Hi all,
I am trying to run MCMC sampling for a model built with Turing.jl. Since different chains can be sampled in parallel using multiple processes, I want to use the following line:
# some lines in my code, model_sim.jl
sample_num = 1000
chain_num = 3
chain = sample(test_model, NUTS(0.65) ,MCMCDistributed(), sample_num , chain_num )
Since I want to do this for a lot of models that only differ in a few parameter values, I thought about doing this with job arrays on the cluster, with each model as a task, and with 3 CPUs assigned to each task.
#
#!/bin/bash
#SBATCH --job-name=array-job # create a short name for the job
#SBATCH --output=slurm-%A.%a.out # stdout file
#SBATCH --error=slurm-%A.%a.err # stderr file
#SBATCH --nodes=1 # node count
#SBATCH --ntasks=1 # total number of tasks across all nodes
#SBATCH --cpus-per-task=3 # cpu-cores per task (>1 if multi-threaded tasks)
#SBATCH --array=1-10%5 # job array with index values 1 to 10, but max 5 at once
julia model_sim.jl
Although the jobs are parallelized, the code is recompiled each time, thus greatly reducing the benefit of parallelization. Is there a way to avoid recompiling on each new job in the job array aside from pre-compiling my code into a relocatable app?
Use a combination of pmap and ClusterManagers. jl. The way I organize my code is like following:
# simulation.jl
module MySimulation
function run_simuation(params)
# long simulation code
end
end
# run.jl
using ClusterManagers
addprocs(SlurmManager(N) ...) # add other options if needed
results = pmap(run_simuation, 1:N) # where N is the number of sims.
The first time run_simuation is run on each core, it will compile. The next time it runs on the same core, it will use the compiled version.
Another benefit of this is that the results of your simulations are simply stored as an array in results. This makes post-processing much easier (and actually you can make the post processing parallel as well since you have the worker processes already launched).
Thank you for sharing your workflow! I think this would be optimal if I am simulating N independent chains.
If my run_simulation function randomly samples parameter values and runs 3 chains, what’s a good way to build the dependency of these three chains into the pmap function? Is my only option to sample N parameter values, duplicate them 3 times, once for each chain, and store them for run_simulation to access later prior to running pmap(run_simuation, 1:N) ?
Maybe you want to move the pmap around and break up your run_simulation to something like
function run_simulation
for i = 1:3
sample_value = rand()
pmap(x -> run_chain(sample_value), 1:N) # runs N simulations on m cores
end
end
function run_chain()
# complicated, long work here
end
Does that help?
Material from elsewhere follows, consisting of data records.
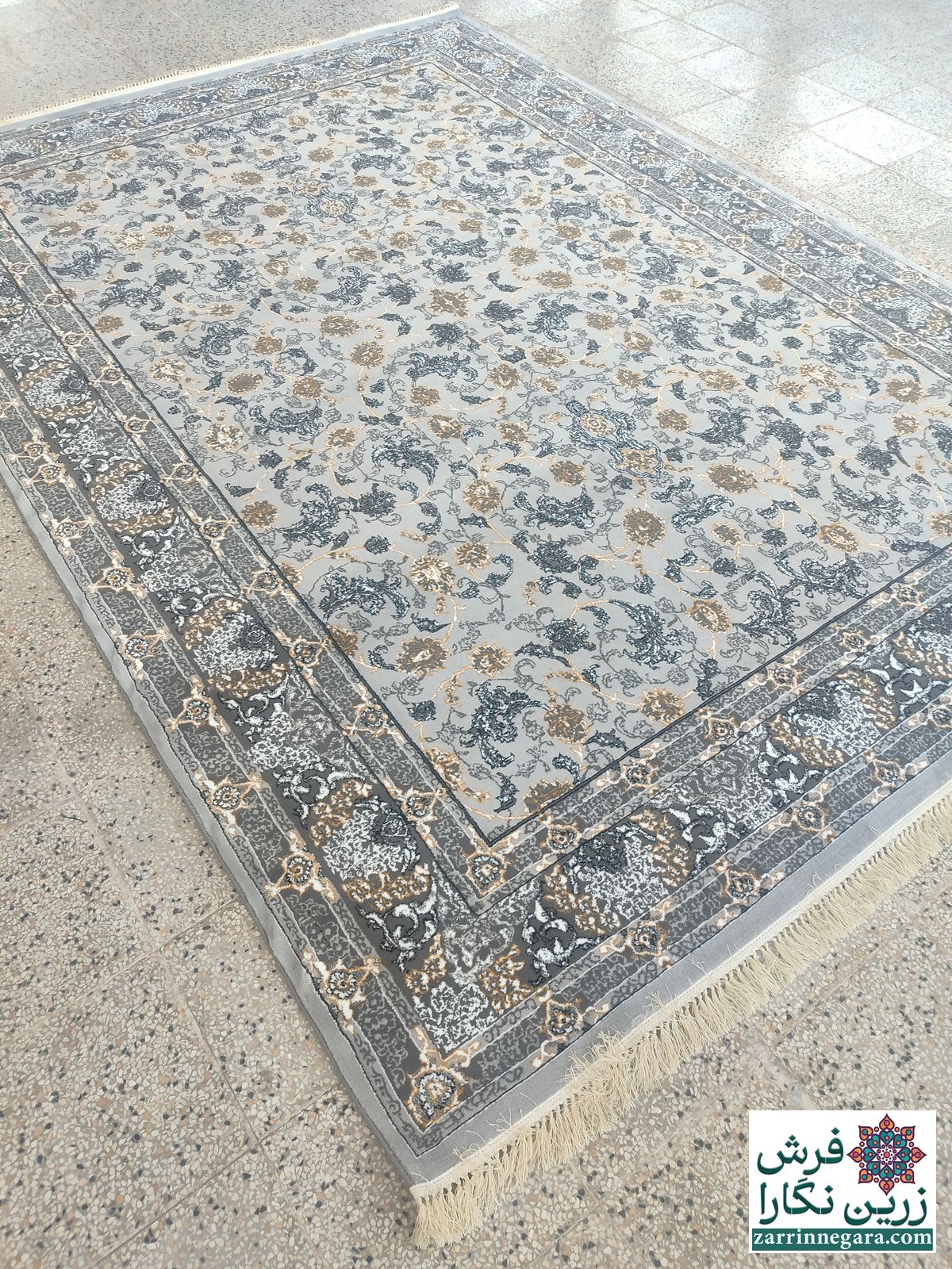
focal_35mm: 25
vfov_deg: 69.4
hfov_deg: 54.9
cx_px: 476
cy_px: 634
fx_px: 917
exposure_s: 1/50
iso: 156
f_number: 1.89
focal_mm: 5.95
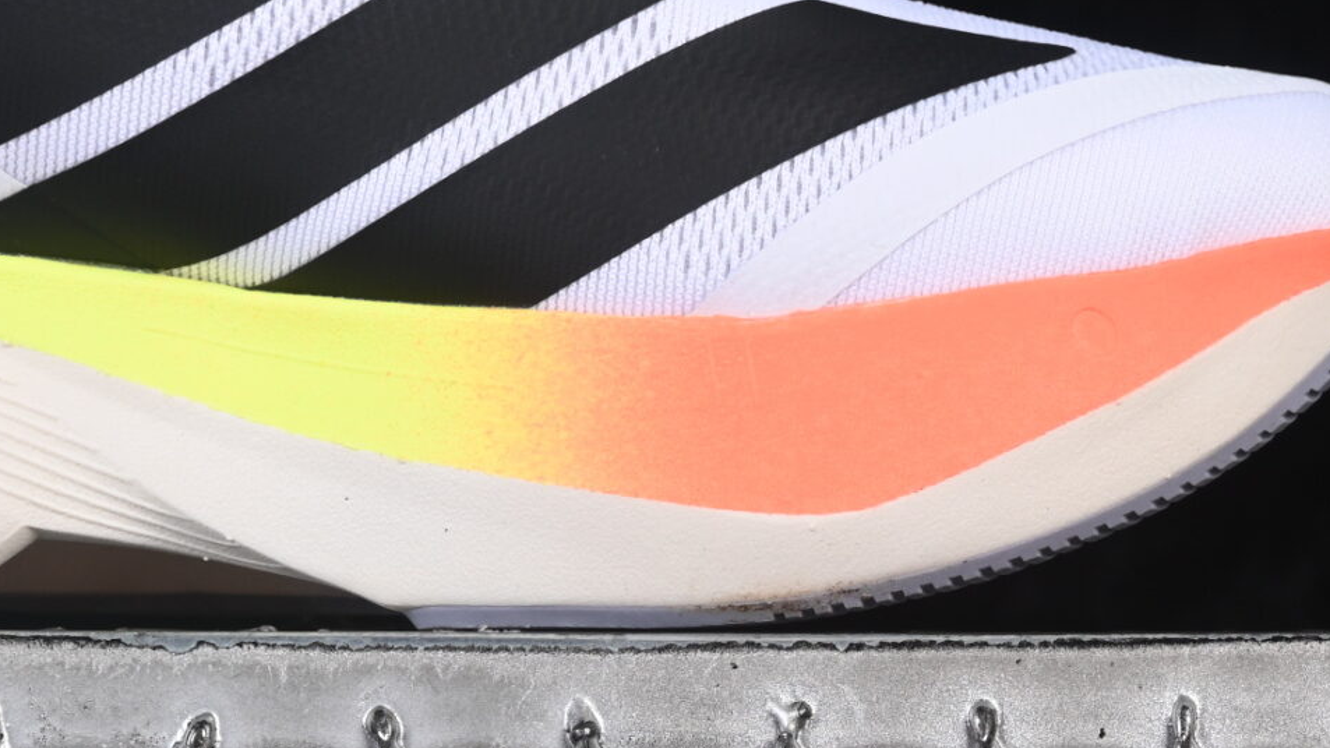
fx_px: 7441
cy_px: -121
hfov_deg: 10.2
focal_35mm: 211
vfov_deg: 5.7
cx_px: 253
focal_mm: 50
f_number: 8
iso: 160
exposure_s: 1/80
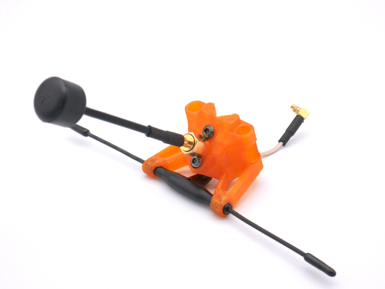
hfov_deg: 25.0
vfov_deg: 18.9
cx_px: 192
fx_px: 868
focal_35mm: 78
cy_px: 144
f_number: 11
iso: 200
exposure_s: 1/30
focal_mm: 39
I have a feeling that this is not what you are looking for.
Not quite, thank you though!
What I’m looking for is closer to the following:
function run_simulation
for model_i in 1:N
sample_value = rand()
for chain_i in 1:3
run_chain(sample_value)
end
# check if the 3 independent chains mixed well and other stuff
end
Would be great if both the chain loop and the model loop can be parallelized somehow. I think pmap can’t be nested so that’s the main challenge for me at the moment.
repeats=3
n=10
seeds=rand(n)
wrapped_fn(vals)=run_chain(vals[1])
chains=pmap(wrapped_fn, Iterators.product(seeds,1:repeats))
# chains is n by 3
# can check if the 3 chains in each row are the same in parallel too, up to you
This really helps for doing a grid search of parameter, just like you would with a job array. Hopefully, this is helpful.
thanks for the tip, passing in seeds as a solution is unexpected but really helpful. Regarding sysimage, I remember that the packageCompiler doc mentioned that sysimage from one machine can’t be used on another? So would I need to create a system image on the cluster? Or can I make one on my computer and somehow configure it before passing it to the job array on the cluster?
I haven’t used the sysimage on my HPC at all, but since most clusters are designed to have the same architecture and have a shared filesystem, making it on one node (with something like an interactive slurm session) should be fine. When you connect to the other workers with addprocs there is a kwarg that is exeflags which may let you load a sysimage. This guide will hopefully have everything you need.
I may try it myself and see how it goes, as I imagine it would be very helpful.